Layer 1 still expensive
The increase in gas consumption illustrates how rapidly layer 2 protocols are growing in adoption. They still consume just a tiny amount compare to the slower layer 1 networks.
According to Etherscan’s gas tracker, NFT marketplace OpenSea is still the top consumer of gas with 11.7% of the total used over the past 24 hours. This is worth around 730 ETH or $2.4 million at current prices.
Uniswap is the second largest user of gas with its v2 platform consuming 6.2% of $1.3 million in gas over the past day. The Tether stablecoin is third with a consumption of 5.3% of the daily total.
In terms of 24-hour fees, Ethereum generated $29.7 million on Sept 14 according to CryptoFees. Comparatively, the Bitcoin network is way down in sixth place with $719,000 in daily fees yesterday.
Gas prices heading back up
Average Ethereum transaction fees had fallen from their Sept 7 spike to $60 to bottom out at around $18 on Sept 11 but they’re on the way back up again.

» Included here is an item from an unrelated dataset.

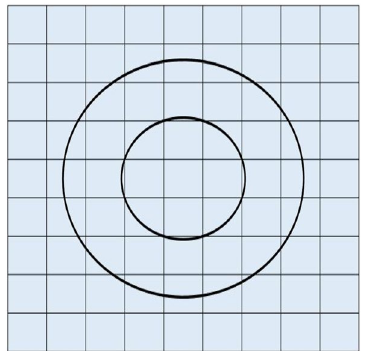
Fig. 22 Finite element mesh used in the analysis and unfitted boundaries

The average cost of a transaction is currently around $24 according to BitInfoCharts. The actual cost will vary depending on the operation, a simple ERC-20 token transfer can cost around $15 whereas a more complicated smart contract operation, such as providing liquidity to a DeFi farm, can cost as much as $48 in gas at the moment.
This is the primary reason that users are now switching to layer 2 protocols such as Arbitrum and Polygon, which have just been integrated by EY.